Still and cold at dawn. A cardinal sings once in the moonlight and goes back to sleep for ten minutes. A small cloud turns to rust.
cardinal
March 3, 2023
With a storm on the way, the sun is a bright smear in a field of white. Still the normal early-spring soundtrack: cardinal, nuthatch, junco, crow, plane, train…
February 6, 2023
Dull gray clouds since well before sunrise, but the cardinal is an engine of cheer. It’s two degrees above freezing. Anything could happen.
January 20, 2023
Overcast with short-lived bright patches in the clouds. A cardinal sings a few notes at the time indicated for sunrise. Then it’s back to the sound of the wind.
November 7, 2022
Clear and cooler. A female cardinal flies out of a barberry bush, her bill red as the berries. Crows argue over fresh additions to the compost.
April 23, 2022
A 30-second rain. I count nine shades of green, all circled by a cardinal in his flame-colored cap.

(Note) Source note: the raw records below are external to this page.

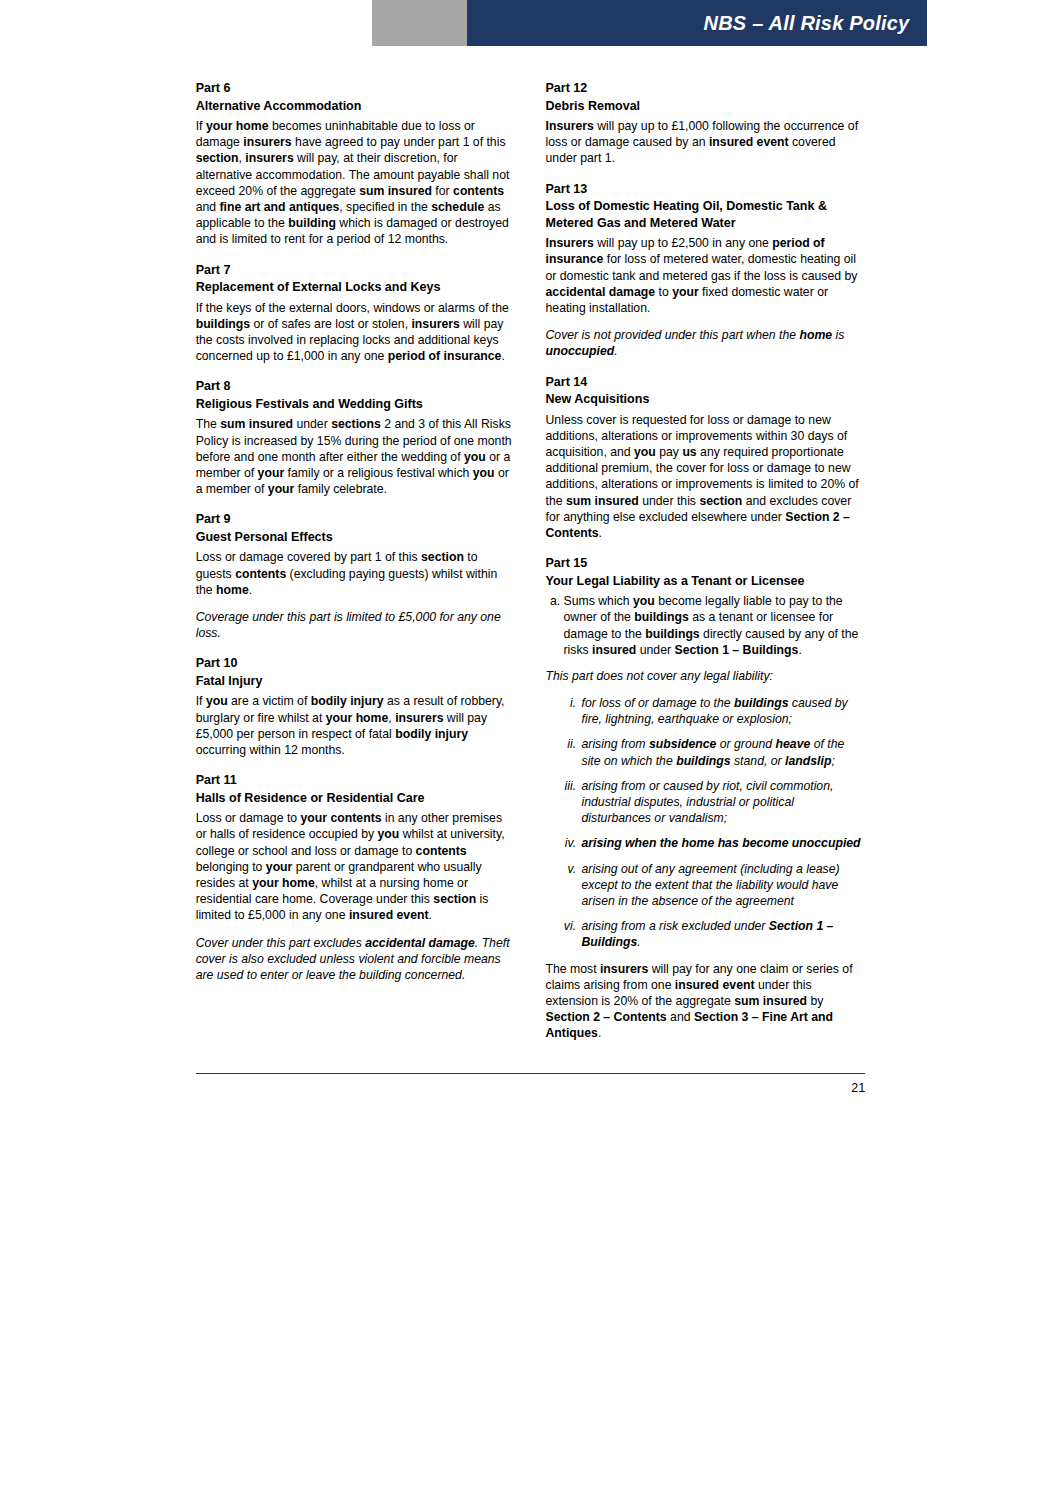NBS – All Risk Policy
Part 6
Alternative Accommodation
If your home becomes uninhabitable due to loss or damage insurers have agreed to pay under part 1 of this section, insurers will pay, at their discretion, for alternative accommodation. The amount payable shall not exceed 20% of the aggregate sum insured for contents and fine art and antiques, specified in the schedule as applicable to the building which is damaged or destroyed and is limited to rent for a period of 12 months.
Part 7
Replacement of External Locks and Keys
If the keys of the external doors, windows or alarms of the buildings or of safes are lost or stolen, insurers will pay the costs involved in replacing locks and additional keys concerned up to £1,000 in any one period of insurance.
Part 8
Religious Festivals and Wedding Gifts
The sum insured under sections 2 and 3 of this All Risks Policy is increased by 15% during the period of one month before and one month after either the wedding of you or a member of your family or a religious festival which you or a member of your family celebrate.
Part 9
Guest Personal Effects
Loss or damage covered by part 1 of this section to guests contents (excluding paying guests) whilst within the home.
Coverage under this part is limited to £5,000 for any one loss.
Part 10
Fatal Injury
If you are a victim of bodily injury as a result of robbery, burglary or fire whilst at your home, insurers will pay £5,000 per person in respect of fatal bodily injury occurring within 12 months.
Part 11
Halls of Residence or Residential Care
Loss or damage to your contents in any other premises or halls of residence occupied by you whilst at university, college or school and loss or damage to contents belonging to your parent or grandparent who usually resides at your home, whilst at a nursing home or residential care home. Coverage under this section is limited to £5,000 in any one insured event.
Cover under this part excludes accidental damage. Theft cover is also excluded unless violent and forcible means are used to enter or leave the building concerned.
Part 12
Debris Removal
Insurers will pay up to £1,000 following the occurrence of loss or damage caused by an insured event covered under part 1.
Part 13
Loss of Domestic Heating Oil, Domestic Tank & Metered Gas and Metered Water
Insurers will pay up to £2,500 in any one period of insurance for loss of metered water, domestic heating oil or domestic tank and metered gas if the loss is caused by accidental damage to your fixed domestic water or heating installation.
Cover is not provided under this part when the home is unoccupied.
Part 14
New Acquisitions
Unless cover is requested for loss or damage to new additions, alterations or improvements within 30 days of acquisition, and you pay us any required proportionate additional premium, the cover for loss or damage to new additions, alterations or improvements is limited to 20% of the sum insured under this section and excludes cover for anything else excluded elsewhere under Section 2 – Contents.
Part 15
Your Legal Liability as a Tenant or Licensee
Sums which you become legally liable to pay to the owner of the buildings as a tenant or licensee for damage to the buildings directly caused by any of the risks insured under Section 1 – Buildings.
This part does not cover any legal liability:
for loss of or damage to the buildings caused by fire, lightning, earthquake or explosion;
arising from subsidence or ground heave of the site on which the buildings stand, or landslip;
arising from or caused by riot, civil commotion, industrial disputes, industrial or political disturbances or vandalism;
arising when the home has become unoccupied
arising out of any agreement (including a lease) except to the extent that the liability would have arisen in the absence of the agreement
arising from a risk excluded under Section 1 – Buildings.
The most insurers will pay for any one claim or series of claims arising from one insured event under this extension is 20% of the aggregate sum insured by Section 2 – Contents and Section 3 – Fine Art and Antiques.
21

The daffodils once again stand erect.
March 14, 2022
Sunrise reddens the western ridge and its whine of traffic. Cardinal song. With my last sip of tea, the sun strikes my face.
March 10, 2022
Yesterday’s snow glitters between the shadows of trees. To the winter-long harangues of cardinal, titmouse and Carolina wren, add one phoebe.
March 5, 2022
A leaden sky at sunrise, but an hour later, the sun glimmers through thinning clouds. Cardinal and titmouse song. The smell of bare dirt.
August 28, 2021
The fog slowly lifts, except where it’s been trapped by funnel spider webs. The cardinal’s cheer seems a bit misplaced.
August 20, 2021
Cardinal joined by a whippoorwill. The white shapes in the yard turn out to be snakeroot.
August 17, 2021
Sunrise hidden by clouds. Towhee and cardinal’s usual soliloquies. A mosquito sings her need into my ear.
June 10, 2021
Downpour. An ant abandons its dead caterpillar. An earthworm dangles from a cardinal’s bill.
April 26, 2021
The brassy singers of open spaces take it in turns: robin, cardinal, towhee. But I am ready for shade and the whispery songs of warblers.